Paleo-Future, a blog devoted to what the future used to look like, regulary runs clips from the CD-ROM that was packaged with The Road Ahead by Bill Gates back in the 90s. That was an attempt by Gates to show how information technology was going to change the way we live. Apart from the embarrassing hairstyles, overly chirpy tone, and endless product placements in the video clips, it's actually one of the more accurate looks at the future - but, as always happens when somebody predicts the future, there are funny anachronisms. (Such as a "future of police work" clip in which a detective says, "Can I record this conversation?" and then slams down some kind of digital sound recorder the size of a three ring-binder on a desk.)

There's one clip, however, that really struck me, because it hit on a pet peeve of mine. Whenever technology entrepreneur types start talking about education, their complaints with our education system mostly sound like, "They don't use enough of the high tech products that we sell."

I don't think they mean it as self-centered as that sounds - it just comes out that way. These are folks who've seen IT change the way we bank, buy things, plan travel, and so on, and they assume that a dose of technology will make education better.

I'm really skeptical of that; the most important part of education is learning how to think, and I don't believe that technologies that makes markets and transactions more efficient (by providing markets with better information, by reducing transaction costs and times, and so on) are likely to help students learn to think critically, analyze information, draw logical conclusions, and so on. In fact, I think there's a real risk of just the opposite: creating student ADD akin to that suffered by managers who can't focus for 10 minutes because they're checking their email.

Yes, there are some ways that technology is great: providing better access to information to do research, for example.
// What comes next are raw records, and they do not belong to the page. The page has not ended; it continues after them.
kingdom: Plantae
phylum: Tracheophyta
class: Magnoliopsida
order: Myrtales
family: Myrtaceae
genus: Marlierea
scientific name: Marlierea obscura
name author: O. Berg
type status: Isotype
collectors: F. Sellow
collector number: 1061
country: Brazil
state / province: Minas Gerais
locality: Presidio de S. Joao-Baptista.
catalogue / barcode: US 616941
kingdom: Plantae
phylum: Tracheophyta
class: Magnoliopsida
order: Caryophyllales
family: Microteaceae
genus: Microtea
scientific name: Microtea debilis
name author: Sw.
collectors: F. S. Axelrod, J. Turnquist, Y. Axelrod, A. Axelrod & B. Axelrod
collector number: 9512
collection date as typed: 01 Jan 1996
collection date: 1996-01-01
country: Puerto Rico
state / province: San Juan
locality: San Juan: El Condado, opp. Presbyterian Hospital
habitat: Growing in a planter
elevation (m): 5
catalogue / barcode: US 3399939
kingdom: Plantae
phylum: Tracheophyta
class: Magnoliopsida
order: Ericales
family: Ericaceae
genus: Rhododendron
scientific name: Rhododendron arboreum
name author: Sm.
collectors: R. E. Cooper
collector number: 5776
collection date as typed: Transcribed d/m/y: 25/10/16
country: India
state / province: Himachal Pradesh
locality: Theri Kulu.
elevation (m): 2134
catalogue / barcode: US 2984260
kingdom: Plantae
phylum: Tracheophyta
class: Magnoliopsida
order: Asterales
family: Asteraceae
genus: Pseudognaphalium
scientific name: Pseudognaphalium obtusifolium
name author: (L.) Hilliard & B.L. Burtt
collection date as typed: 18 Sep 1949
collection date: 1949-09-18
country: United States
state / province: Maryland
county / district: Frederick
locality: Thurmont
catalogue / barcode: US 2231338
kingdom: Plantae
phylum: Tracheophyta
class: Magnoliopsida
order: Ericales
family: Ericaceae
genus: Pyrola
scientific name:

But that's changing processes, not changing fundamentals.

And so here's the clip of the Bill Gates classroom of the future.


It's funny, but it's also horrifying; with technology, instead of sitting in a boring, 20th century library actually finding information about his topic, the student was able to make a video clip which inspired his class to shake their booties to that funky Incan beat while offering absolutely no information (other than "The Incans are dead now").

(And what's with all the kids giggling about an entire civilization being wiped out? Nice.)

If that's the classroom of the future, we're doomed.

More to the point, this is why when tech entrepreneurs start lecturing educators about how to teach, somebody should send them an email or IM to distract them and shut them up.